Quote the material below word for word, starting at the line that contains "family: Plantaginaceae" and continuing through its last line, with both of those lines included.

• [ENTRIES SHOWN]
begin

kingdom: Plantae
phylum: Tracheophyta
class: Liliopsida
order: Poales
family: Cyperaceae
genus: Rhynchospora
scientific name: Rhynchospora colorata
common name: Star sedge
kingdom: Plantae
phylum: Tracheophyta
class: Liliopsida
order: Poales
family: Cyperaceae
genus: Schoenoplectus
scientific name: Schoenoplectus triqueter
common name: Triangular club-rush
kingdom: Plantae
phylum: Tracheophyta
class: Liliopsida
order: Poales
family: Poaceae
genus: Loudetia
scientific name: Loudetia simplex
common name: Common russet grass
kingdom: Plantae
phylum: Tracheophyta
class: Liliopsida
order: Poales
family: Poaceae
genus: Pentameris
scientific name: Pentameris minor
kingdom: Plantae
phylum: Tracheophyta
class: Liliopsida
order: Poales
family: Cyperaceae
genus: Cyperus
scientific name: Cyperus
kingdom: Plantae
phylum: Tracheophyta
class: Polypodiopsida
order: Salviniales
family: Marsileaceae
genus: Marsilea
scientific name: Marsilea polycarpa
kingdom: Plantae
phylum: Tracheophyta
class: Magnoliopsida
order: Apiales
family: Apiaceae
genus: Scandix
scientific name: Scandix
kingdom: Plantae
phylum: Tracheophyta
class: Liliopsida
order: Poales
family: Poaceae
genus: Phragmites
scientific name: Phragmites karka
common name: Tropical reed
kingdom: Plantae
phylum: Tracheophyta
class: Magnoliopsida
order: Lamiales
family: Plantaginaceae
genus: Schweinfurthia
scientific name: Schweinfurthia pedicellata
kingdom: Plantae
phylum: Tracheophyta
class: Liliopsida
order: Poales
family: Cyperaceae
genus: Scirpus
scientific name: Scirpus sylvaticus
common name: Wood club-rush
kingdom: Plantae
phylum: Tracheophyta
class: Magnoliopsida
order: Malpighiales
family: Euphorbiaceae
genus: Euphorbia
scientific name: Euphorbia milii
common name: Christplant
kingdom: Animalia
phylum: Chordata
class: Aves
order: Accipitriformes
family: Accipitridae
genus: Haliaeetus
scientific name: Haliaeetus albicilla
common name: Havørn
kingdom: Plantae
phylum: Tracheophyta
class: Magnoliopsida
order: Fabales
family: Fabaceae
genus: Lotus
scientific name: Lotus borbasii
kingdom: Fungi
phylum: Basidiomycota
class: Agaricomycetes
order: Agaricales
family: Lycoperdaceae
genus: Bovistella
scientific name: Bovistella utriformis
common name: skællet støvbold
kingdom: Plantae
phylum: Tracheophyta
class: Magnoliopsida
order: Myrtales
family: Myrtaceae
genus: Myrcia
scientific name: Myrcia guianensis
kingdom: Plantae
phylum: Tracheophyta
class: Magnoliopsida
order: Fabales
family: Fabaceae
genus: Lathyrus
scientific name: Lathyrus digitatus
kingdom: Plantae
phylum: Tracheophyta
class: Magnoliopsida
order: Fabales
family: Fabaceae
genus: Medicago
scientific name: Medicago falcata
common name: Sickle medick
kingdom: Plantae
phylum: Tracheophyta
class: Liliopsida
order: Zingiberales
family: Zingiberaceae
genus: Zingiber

end

• [TASK RESULT]
family: Plantaginaceae
genus: Schweinfurthia
scientific name: Schweinfurthia pedicellata
kingdom: Plantae
phylum: Tracheophyta
class: Liliopsida
order: Poales
family: Cyperaceae
genus: Scirpus
scientific name: Scirpus sylvaticus
common name: Wood club-rush
kingdom: Plantae
phylum: Tracheophyta
class: Magnoliopsida
order: Malpighiales
family: Euphorbiaceae
genus: Euphorbia
scientific name: Euphorbia milii
common name: Christplant
kingdom: Animalia
phylum: Chordata
class: Aves
order: Accipitriformes
family: Accipitridae
genus: Haliaeetus
scientific name: Haliaeetus albicilla
common name: Havørn
kingdom: Plantae
phylum: Tracheophyta
class: Magnoliopsida
order: Fabales
family: Fabaceae
genus: Lotus
scientific name: Lotus borbasii
kingdom: Fungi
phylum: Basidiomycota
class: Agaricomycetes
order: Agaricales
family: Lycoperdaceae
genus: Bovistella
scientific name: Bovistella utriformis
common name: skællet støvbold
kingdom: Plantae
phylum: Tracheophyta
class: Magnoliopsida
order: Myrtales
family: Myrtaceae
genus: Myrcia
scientific name: Myrcia guianensis
kingdom: Plantae
phylum: Tracheophyta
class: Magnoliopsida
order: Fabales
family: Fabaceae
genus: Lathyrus
scientific name: Lathyrus digitatus
kingdom: Plantae
phylum: Tracheophyta
class: Magnoliopsida
order: Fabales
family: Fabaceae
genus: Medicago
scientific name: Medicago falcata
common name: Sickle medick
kingdom: Plantae
phylum: Tracheophyta
class: Liliopsida
order: Zingiberales
family: Zingiberaceae
genus: Zingiber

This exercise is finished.